6:30
My alarm goes off at 6:30, and whether I wake up depends on what side I’m sleeping on. I’m deaf in my right ear, so very often it’s Nicolaj, my husband, getting pissed because I can’t hear my own alarm clock.
After that, I have a coffee, and I’m always thinking about when I’m going to sleep again. I’m always tired, I never wake up fully fresh – maybe it’s because I have three kids. If we’re lucky, they get up later than us, but now the big ones are starting school so they need to be up around 7:00, latest. Sometimes you’re lucky and they’re already up and have started their breakfast, but other days you’re struggling to get them up.
So I go down and have my coffee, and start to make the kids lunchboxes. We have this really good machine, an old La Pavoni Cellini. We’re very picky. There’s this ritual around having our coffee, it means so much. It’s such a good start. At the office there’s also a big, barista-style coffee machine from Victoria Arduino, and it’s a smaller version of the one we have at home.

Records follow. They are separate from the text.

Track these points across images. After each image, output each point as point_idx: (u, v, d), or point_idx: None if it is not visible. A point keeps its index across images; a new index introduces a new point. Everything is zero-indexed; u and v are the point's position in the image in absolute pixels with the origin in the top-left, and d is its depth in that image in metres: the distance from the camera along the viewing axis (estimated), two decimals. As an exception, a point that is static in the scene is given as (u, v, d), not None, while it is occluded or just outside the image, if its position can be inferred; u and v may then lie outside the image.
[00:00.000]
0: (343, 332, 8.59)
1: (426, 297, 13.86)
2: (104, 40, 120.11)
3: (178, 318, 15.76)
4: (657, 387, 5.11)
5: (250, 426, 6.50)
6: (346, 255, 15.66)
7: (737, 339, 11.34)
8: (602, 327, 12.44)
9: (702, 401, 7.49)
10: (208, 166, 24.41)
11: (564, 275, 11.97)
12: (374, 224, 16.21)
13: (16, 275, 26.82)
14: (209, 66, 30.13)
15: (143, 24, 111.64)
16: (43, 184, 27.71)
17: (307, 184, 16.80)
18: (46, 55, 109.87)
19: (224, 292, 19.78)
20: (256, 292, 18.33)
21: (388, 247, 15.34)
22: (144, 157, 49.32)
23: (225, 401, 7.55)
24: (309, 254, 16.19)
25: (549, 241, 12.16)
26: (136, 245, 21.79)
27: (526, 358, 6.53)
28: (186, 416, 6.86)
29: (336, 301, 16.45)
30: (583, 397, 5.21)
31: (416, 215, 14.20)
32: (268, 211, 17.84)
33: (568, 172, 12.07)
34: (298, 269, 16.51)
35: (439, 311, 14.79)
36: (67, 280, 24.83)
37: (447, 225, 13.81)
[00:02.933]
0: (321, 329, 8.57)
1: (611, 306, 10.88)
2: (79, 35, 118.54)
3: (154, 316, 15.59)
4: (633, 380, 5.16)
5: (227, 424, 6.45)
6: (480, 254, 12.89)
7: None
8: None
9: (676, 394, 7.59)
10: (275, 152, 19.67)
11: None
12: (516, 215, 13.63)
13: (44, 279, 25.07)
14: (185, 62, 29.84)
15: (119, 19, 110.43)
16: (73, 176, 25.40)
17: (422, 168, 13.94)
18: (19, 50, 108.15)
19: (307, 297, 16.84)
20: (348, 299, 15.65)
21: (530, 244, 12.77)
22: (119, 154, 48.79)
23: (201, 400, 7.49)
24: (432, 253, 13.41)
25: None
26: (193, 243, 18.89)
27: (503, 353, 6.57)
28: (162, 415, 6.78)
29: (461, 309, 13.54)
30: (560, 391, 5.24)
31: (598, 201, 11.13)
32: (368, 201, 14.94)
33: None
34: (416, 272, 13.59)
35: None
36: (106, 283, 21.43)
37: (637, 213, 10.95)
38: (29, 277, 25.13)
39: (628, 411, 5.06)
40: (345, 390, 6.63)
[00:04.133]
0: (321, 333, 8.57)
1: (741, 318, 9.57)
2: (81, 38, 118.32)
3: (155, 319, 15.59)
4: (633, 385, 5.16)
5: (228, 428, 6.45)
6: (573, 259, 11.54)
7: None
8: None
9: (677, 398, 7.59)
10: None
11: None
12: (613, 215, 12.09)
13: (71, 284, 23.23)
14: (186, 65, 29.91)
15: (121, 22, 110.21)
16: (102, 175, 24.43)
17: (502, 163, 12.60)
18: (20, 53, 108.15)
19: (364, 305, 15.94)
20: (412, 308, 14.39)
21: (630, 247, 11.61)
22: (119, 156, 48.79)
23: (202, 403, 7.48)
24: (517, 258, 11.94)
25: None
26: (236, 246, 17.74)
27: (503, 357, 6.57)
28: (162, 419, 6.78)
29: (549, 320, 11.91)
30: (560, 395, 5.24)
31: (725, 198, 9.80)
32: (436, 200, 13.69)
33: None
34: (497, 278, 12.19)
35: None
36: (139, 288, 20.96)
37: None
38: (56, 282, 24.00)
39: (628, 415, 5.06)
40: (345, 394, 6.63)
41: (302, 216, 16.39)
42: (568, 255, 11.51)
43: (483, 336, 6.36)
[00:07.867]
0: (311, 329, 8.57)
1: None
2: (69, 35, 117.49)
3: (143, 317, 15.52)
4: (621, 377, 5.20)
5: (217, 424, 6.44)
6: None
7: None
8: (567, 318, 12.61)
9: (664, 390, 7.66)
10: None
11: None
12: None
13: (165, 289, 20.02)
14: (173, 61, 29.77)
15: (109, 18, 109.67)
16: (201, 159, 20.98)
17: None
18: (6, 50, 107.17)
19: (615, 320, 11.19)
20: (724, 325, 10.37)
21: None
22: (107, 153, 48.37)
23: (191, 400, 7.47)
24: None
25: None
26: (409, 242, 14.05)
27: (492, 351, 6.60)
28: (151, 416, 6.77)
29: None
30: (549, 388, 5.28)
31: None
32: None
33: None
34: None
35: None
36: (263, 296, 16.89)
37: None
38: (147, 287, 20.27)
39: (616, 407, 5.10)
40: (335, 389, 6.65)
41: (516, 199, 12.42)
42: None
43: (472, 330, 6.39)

If I’m at my parent’s place, and they have this really bad coffee machine, I don’t get as good a start to the day. It’s a treat, and it’s a ritual that I really enjoy.
In Denmark, in all schools you have to pack a lunchbox, there’s no food provided. It’s a very Danish routine to make lunchboxes for your kids.
On a runway day, the kids are still there, you know, so it’s actually pretty much the same. Of course you’re super nervous, but you need to do the lunchboxes, you need to get them to school, they need to brush their teeth. So that kind of takes off the pressure.